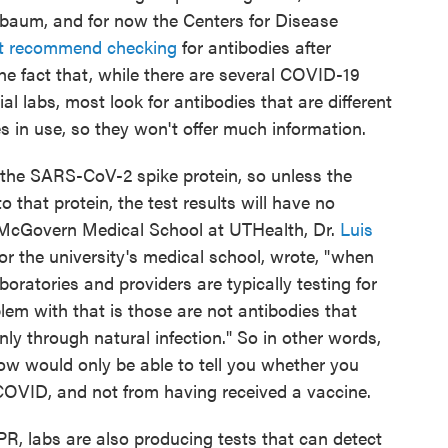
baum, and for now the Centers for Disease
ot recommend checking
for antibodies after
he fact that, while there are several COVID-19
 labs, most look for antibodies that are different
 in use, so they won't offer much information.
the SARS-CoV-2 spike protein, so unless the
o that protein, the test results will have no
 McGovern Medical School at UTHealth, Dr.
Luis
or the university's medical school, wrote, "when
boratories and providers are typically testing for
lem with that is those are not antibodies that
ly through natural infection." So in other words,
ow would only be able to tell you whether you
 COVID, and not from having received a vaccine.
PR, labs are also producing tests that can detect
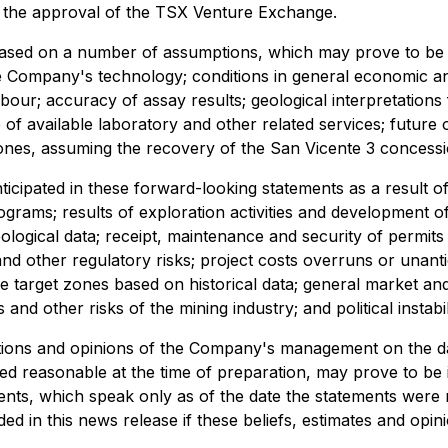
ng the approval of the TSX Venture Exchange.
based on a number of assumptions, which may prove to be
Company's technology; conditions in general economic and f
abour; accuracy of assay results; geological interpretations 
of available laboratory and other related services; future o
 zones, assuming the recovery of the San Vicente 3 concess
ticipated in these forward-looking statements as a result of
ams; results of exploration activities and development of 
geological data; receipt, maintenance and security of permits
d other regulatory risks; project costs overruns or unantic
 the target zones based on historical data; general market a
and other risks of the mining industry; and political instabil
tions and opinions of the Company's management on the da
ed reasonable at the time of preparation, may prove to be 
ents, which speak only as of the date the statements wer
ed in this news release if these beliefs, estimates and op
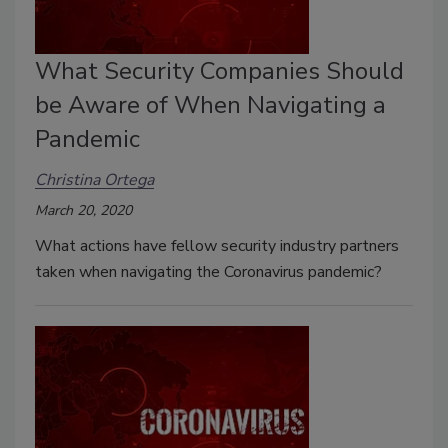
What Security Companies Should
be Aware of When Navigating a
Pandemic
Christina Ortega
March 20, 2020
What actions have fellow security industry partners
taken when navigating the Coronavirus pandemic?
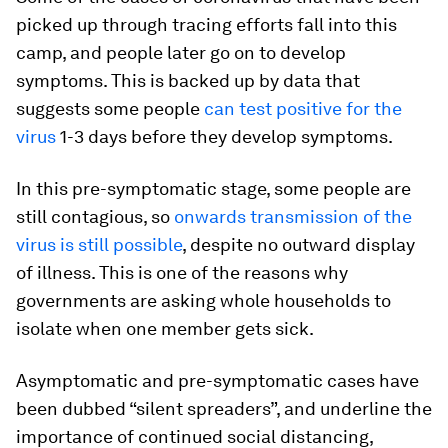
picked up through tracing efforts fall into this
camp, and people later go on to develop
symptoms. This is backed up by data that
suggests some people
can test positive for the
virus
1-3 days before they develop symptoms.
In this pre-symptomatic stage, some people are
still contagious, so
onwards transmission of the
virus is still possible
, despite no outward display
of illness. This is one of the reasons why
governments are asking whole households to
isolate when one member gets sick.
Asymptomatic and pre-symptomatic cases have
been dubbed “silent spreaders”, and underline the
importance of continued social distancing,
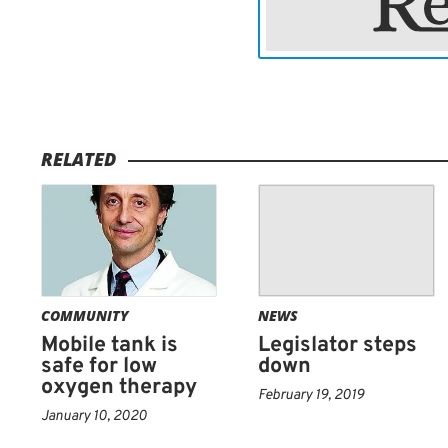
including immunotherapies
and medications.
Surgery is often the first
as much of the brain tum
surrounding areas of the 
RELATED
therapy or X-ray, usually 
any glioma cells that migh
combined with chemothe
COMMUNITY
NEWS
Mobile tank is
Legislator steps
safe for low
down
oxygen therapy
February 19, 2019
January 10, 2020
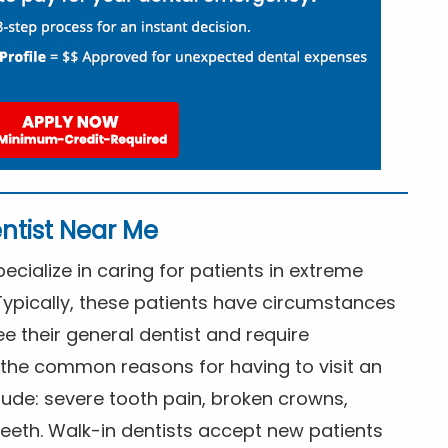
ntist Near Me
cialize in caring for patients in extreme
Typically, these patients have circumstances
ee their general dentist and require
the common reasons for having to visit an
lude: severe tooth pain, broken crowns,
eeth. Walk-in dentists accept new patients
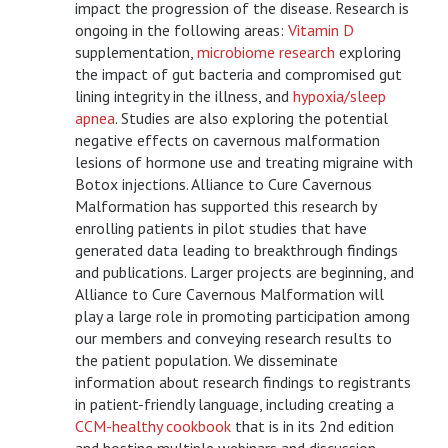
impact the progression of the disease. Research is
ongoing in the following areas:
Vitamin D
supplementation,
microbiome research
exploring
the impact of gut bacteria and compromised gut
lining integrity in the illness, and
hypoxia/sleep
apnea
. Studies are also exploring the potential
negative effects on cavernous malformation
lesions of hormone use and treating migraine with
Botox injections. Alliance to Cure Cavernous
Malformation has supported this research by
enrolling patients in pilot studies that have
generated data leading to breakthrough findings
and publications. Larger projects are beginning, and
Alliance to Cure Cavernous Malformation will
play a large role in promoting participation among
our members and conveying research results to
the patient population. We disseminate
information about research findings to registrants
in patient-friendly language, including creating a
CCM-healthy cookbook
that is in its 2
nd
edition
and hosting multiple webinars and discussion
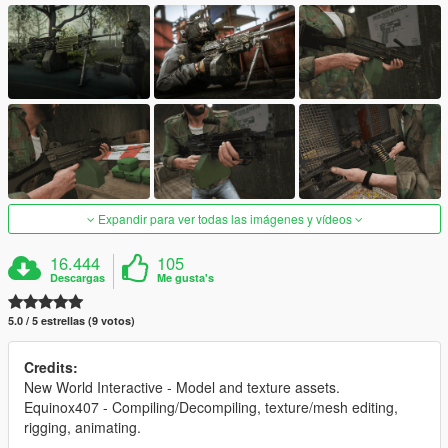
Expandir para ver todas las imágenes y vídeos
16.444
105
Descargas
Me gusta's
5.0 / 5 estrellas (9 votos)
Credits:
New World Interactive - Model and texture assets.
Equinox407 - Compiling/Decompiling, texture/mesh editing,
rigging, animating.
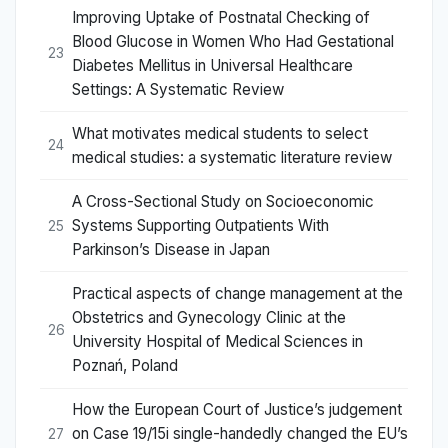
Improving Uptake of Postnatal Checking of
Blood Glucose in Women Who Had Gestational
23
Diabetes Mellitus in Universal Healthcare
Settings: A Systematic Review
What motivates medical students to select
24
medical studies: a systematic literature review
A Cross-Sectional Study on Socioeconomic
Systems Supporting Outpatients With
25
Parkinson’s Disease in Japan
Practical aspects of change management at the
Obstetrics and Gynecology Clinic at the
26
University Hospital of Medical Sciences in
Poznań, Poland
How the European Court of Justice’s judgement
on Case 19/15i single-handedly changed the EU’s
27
##########
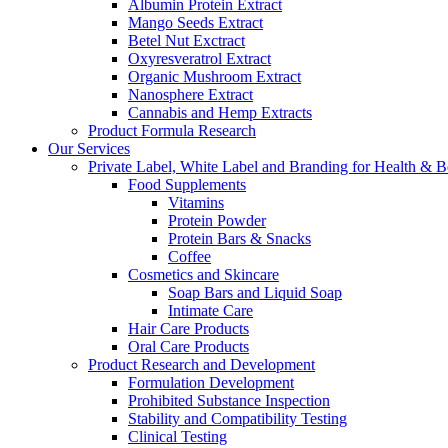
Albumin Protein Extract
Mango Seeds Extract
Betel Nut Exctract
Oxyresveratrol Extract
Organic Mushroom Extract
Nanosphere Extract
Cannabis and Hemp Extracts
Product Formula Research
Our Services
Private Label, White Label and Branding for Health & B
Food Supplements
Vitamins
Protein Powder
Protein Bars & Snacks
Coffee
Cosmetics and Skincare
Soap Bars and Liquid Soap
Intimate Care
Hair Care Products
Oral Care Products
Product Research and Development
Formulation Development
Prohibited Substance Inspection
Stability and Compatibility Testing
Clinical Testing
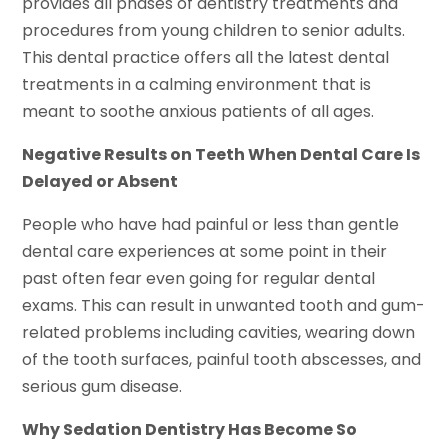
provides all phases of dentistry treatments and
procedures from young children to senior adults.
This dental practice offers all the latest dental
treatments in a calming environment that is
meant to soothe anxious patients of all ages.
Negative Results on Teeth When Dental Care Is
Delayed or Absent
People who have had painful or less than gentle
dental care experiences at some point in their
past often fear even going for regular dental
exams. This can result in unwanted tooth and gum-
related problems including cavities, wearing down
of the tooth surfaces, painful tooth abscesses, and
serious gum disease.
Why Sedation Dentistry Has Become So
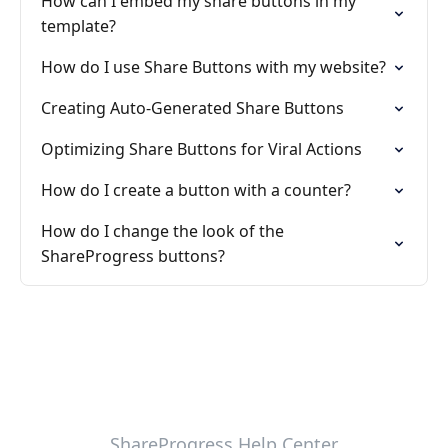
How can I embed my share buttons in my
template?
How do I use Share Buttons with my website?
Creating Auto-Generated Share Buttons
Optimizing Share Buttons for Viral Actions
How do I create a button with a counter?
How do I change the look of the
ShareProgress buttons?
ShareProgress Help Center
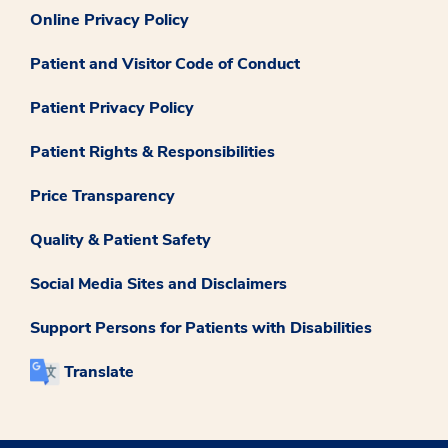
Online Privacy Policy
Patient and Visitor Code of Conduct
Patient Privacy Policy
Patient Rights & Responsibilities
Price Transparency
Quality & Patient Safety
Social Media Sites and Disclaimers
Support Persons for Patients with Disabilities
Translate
##########
- [Try it]:
From the entries above, extract only the lines running from the one containing "baum, and for now the Centers for Disease" through the one containing "in use, so they", inclusive.

- [Answer for this exercise]:
baum, and for now the Centers for Disease
ot recommend checking
for antibodies after
he fact that, while there are several COVID-19
 labs, most look for antibodies that are different
 in use, so they won't offer much information.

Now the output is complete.